Extracted information.

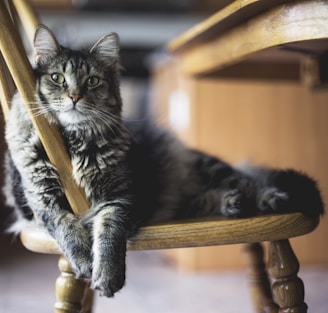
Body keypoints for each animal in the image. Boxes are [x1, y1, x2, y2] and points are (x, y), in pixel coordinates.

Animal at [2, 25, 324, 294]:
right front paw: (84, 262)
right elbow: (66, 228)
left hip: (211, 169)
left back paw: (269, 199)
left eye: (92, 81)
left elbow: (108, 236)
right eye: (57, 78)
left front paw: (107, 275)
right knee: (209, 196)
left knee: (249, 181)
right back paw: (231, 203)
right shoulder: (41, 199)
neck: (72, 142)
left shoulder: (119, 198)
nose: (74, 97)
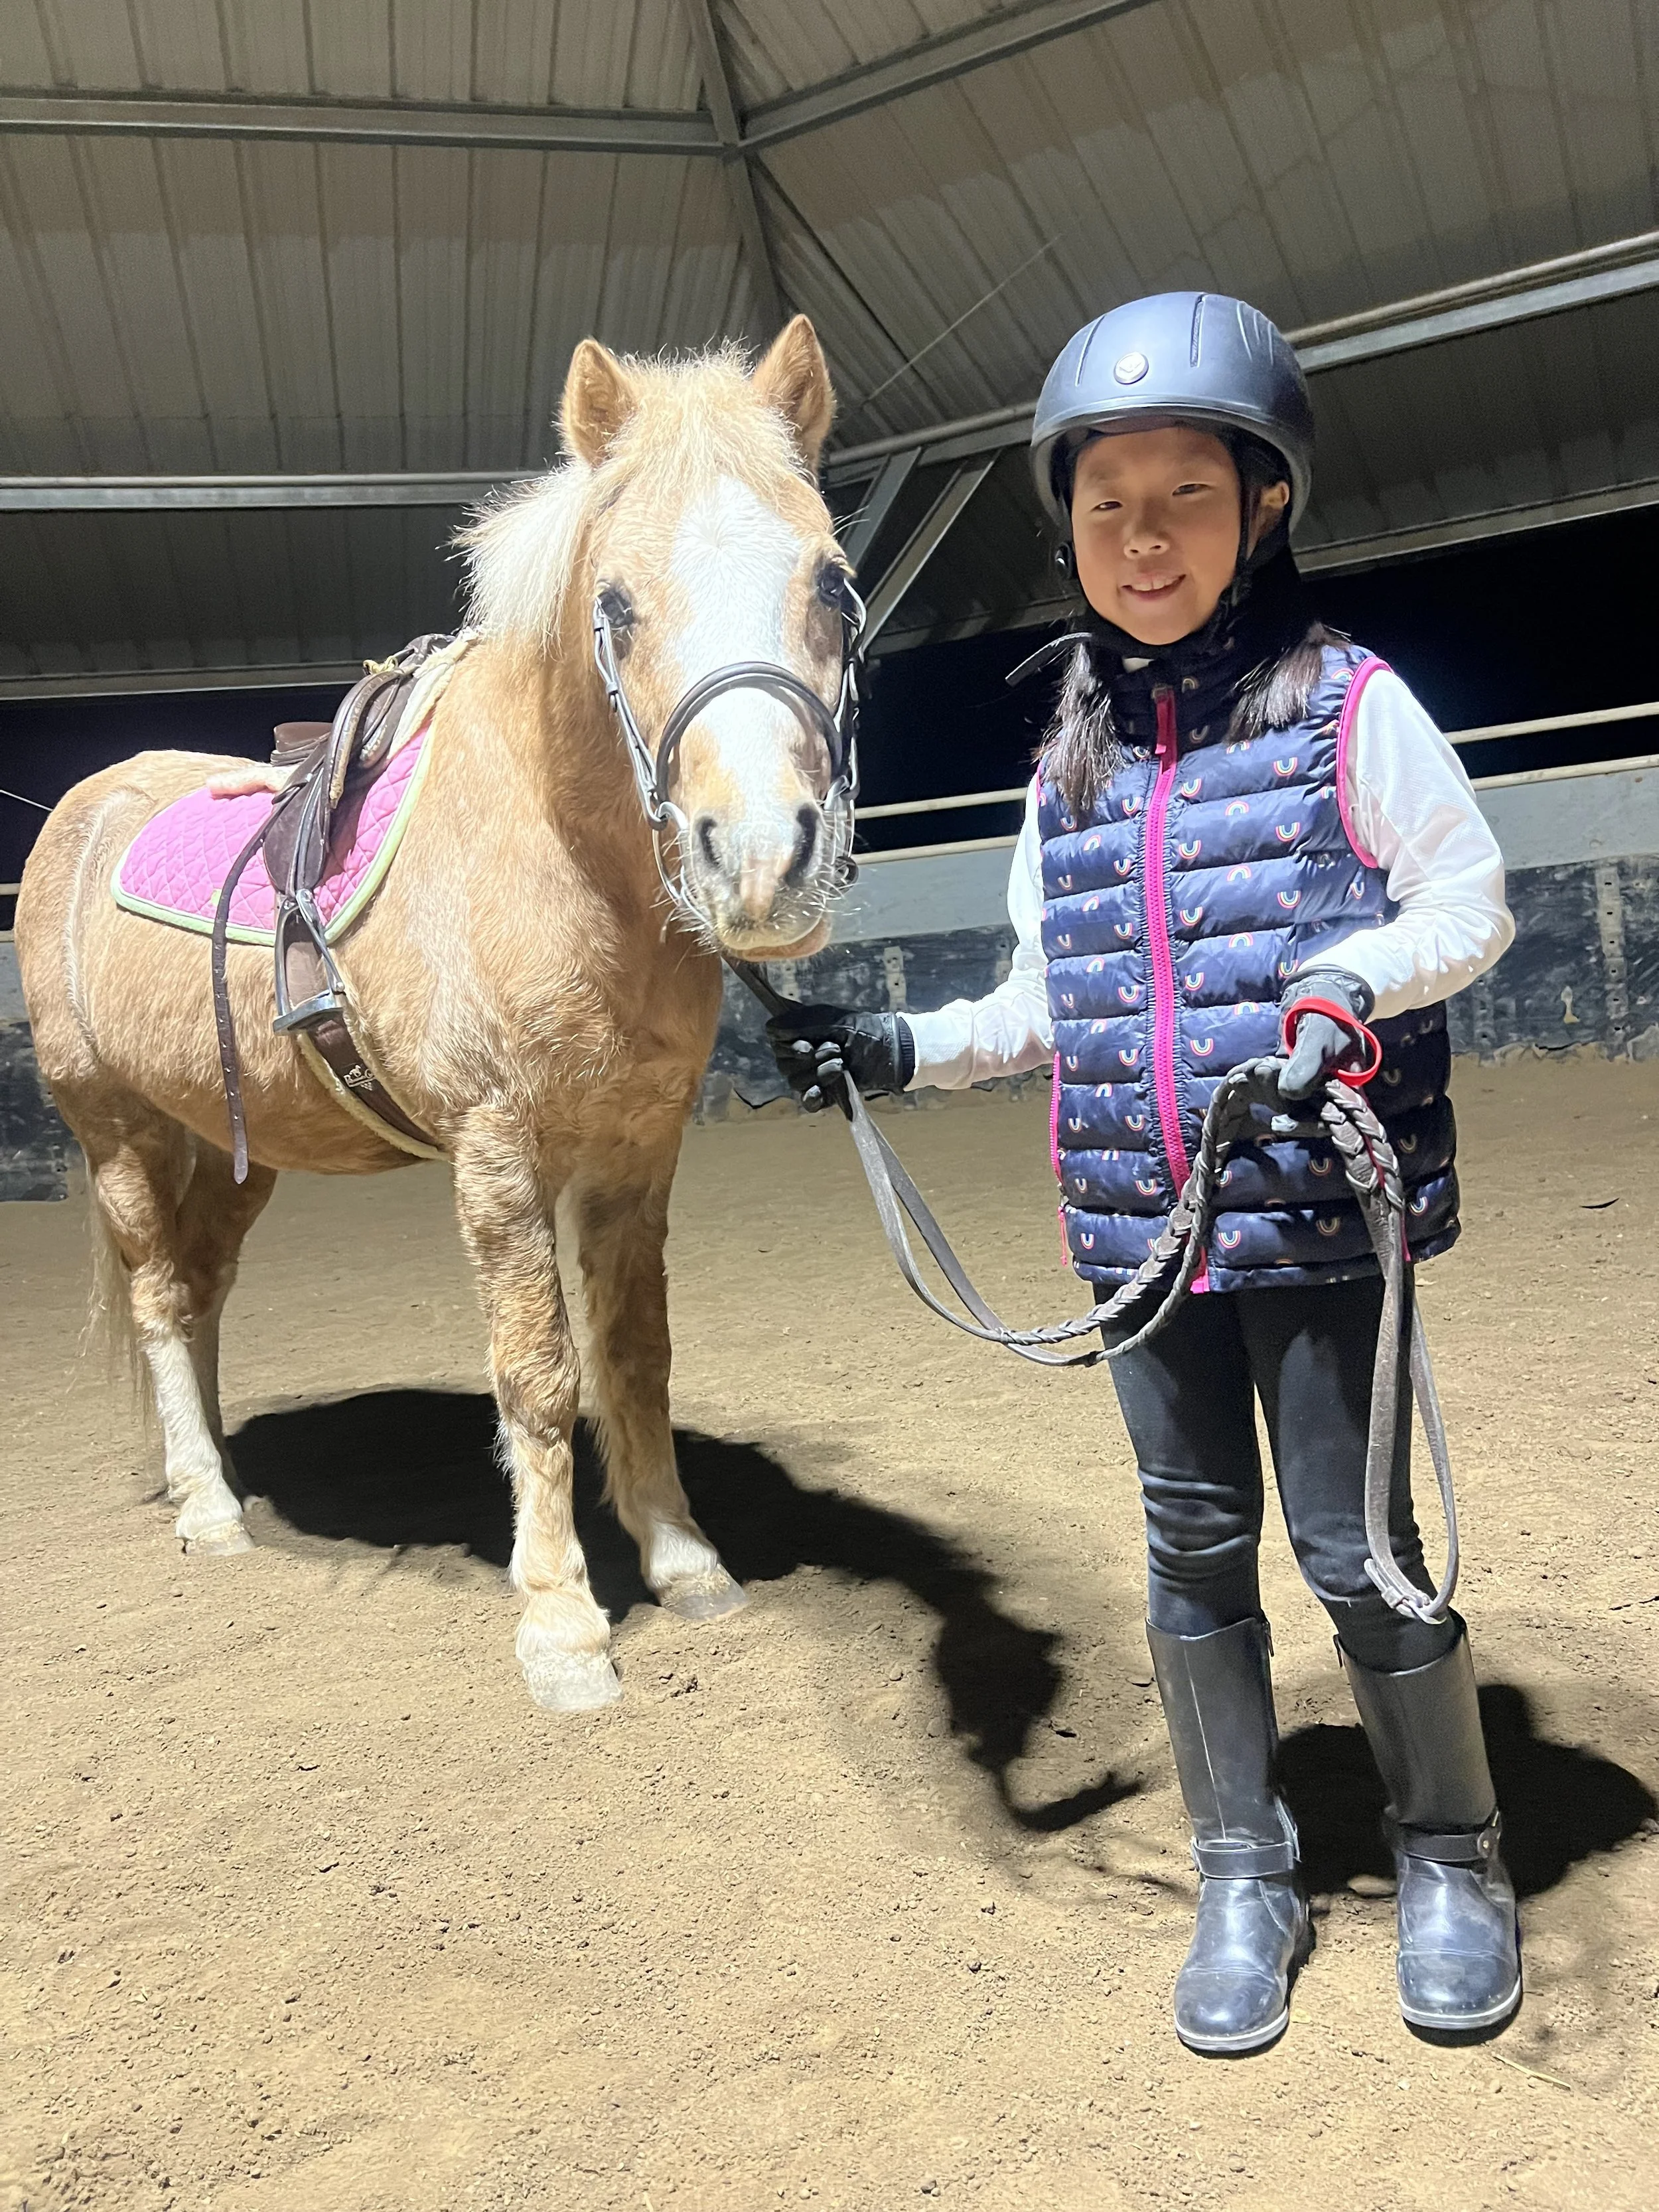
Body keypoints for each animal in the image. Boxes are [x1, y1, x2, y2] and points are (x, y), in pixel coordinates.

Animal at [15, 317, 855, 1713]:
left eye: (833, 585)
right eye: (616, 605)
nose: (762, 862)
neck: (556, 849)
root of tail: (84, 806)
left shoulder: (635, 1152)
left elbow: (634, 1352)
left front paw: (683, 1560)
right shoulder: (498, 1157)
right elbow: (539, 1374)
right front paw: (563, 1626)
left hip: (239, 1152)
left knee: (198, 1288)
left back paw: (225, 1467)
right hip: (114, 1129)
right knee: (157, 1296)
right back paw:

Exercise instructions. Leave out every picture and copy the rest of the records exactly.

Exercise output.
Body keypoints for each animal in the image. Boxes are [x1, y1, x2, y2] and points are (x, y), in pixel coordinates.

Animal at [2, 25, 324, 294]:
right front paw: (84, 262)
right elbow: (66, 228)
left hip: (211, 169)
left back paw: (269, 199)
left eye: (92, 81)
left elbow: (108, 236)
right eye: (57, 78)
left front paw: (107, 275)
right knee: (209, 196)
left knee: (249, 181)
right back paw: (231, 203)
right shoulder: (41, 199)
neck: (72, 142)
left shoulder: (119, 198)
nose: (74, 97)
Body keypoints for each animal in the image. Boxes are [x1, y1, x2, y2] and points are (x, y), in pixel coordinates.

Animal at [15, 317, 855, 1713]:
left eye: (833, 585)
right eye: (616, 605)
nose: (762, 862)
neck: (556, 849)
root of tail: (84, 806)
left shoulder: (635, 1152)
left elbow: (634, 1352)
left front paw: (683, 1560)
right shoulder: (498, 1157)
right elbow: (539, 1374)
right front paw: (563, 1626)
left hip: (239, 1152)
left knee: (198, 1288)
left back paw: (225, 1467)
right hip: (114, 1129)
right knee: (157, 1296)
right back paw:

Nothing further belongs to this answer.